[What this exercise asks]
a. From the Grande Caribe description, return the passage starting with "Built at Blount’s" and going on through "to access beaches.", word for word.
b. According to the Grande Caribe description, where and in what year was the ship built?
c. Can you shorten the paragraph of the Grande Caribe description that begins "Docking Everywhere: Not many ships" while keeping its main facts?
Study text: Begin
Blount, Grande Caribe in the Bahamas Photo credit: Blount | Grande Caribe in the Bahamas

Built at Blount’s shipyard in Warren, Rhode Island, in 1997, the 88-passenger Grande Caribe is almost an exact sister to the line's Grande Mariner. The two vessels represent cozy cruising, a truly small ship experience enjoyed by like-minded travelers who want to visit the U.S. and Canadian east coast and the Great Lakes. As the name suggests, the Grande Caribe also travels to the Caribbean, where it's the antithesis of the mega ships traveling around the islands. And that's exactly why many of the older cruisers choose this boat over all the others.

What We Love

Docking Everywhere: Not many ships can tie up right in Bar Harbor, Maine; Newport, Rhode Island; Vineyard Haven, Martha’s Vineyard, and the Inner Harbor at Baltimore. Docking is even more impressive in the Caribbean islands, where a ramp folds right out of the bow to access beaches.
Study text: End
Records shown: Begin
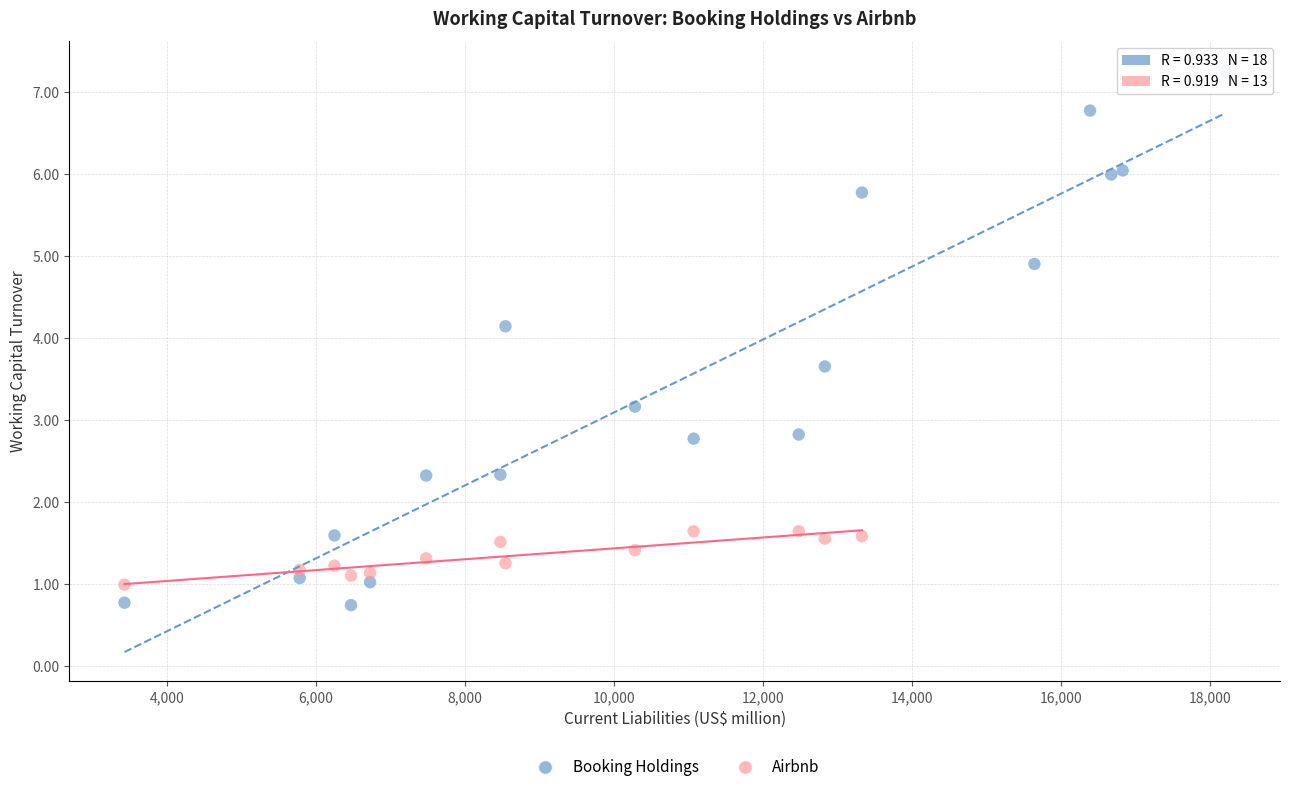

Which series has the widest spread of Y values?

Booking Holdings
Records shown: End
Records shown: Begin
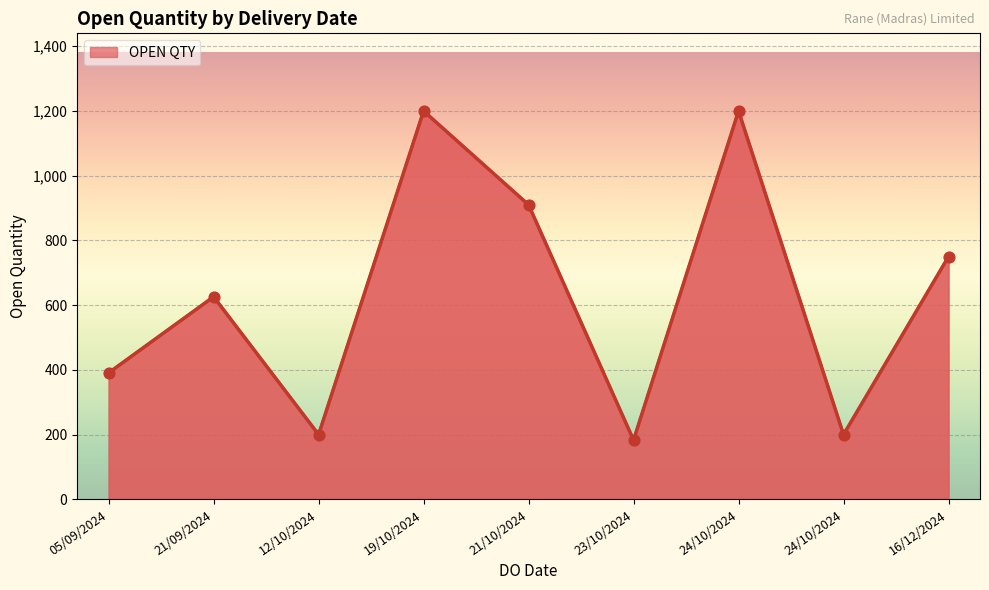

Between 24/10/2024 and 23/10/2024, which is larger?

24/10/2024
Records shown: End
[Answers per task]
a.
Built at Blount’s shipyard in Warren, Rhode Island, in 1997, the 88-passenger Grande Caribe is almost an exact sister to the line's Grande Mariner. The two vessels represent cozy cruising, a truly small ship experience enjoyed by like-minded travelers who want to visit the U.S. and Canadian east coast and the Great Lakes. As the name suggests, the Grande Caribe also travels to the Caribbean, where it's the antithesis of the mega ships traveling around the islands. And that's exactly why many of the older cruisers choose this boat over all the others.

What We Love

Docking Everywhere: Not many ships can tie up right in Bar Harbor, Maine; Newport, Rhode Island; Vineyard Haven, Martha’s Vineyard, and the Inner Harbor at Baltimore. Docking is even more impressive in the Caribbean islands, where a ramp folds right out of the bow to access beaches.

b. At Blount's shipyard in Warren, Rhode Island, in 1997.

c. Few ships can dock right in Bar Harbor, Maine; Newport, Rhode Island; Vineyard Haven, Martha's Vineyard; or Baltimore's Inner Harbor. In the Caribbean islands, a ramp folds out of the bow for beach access.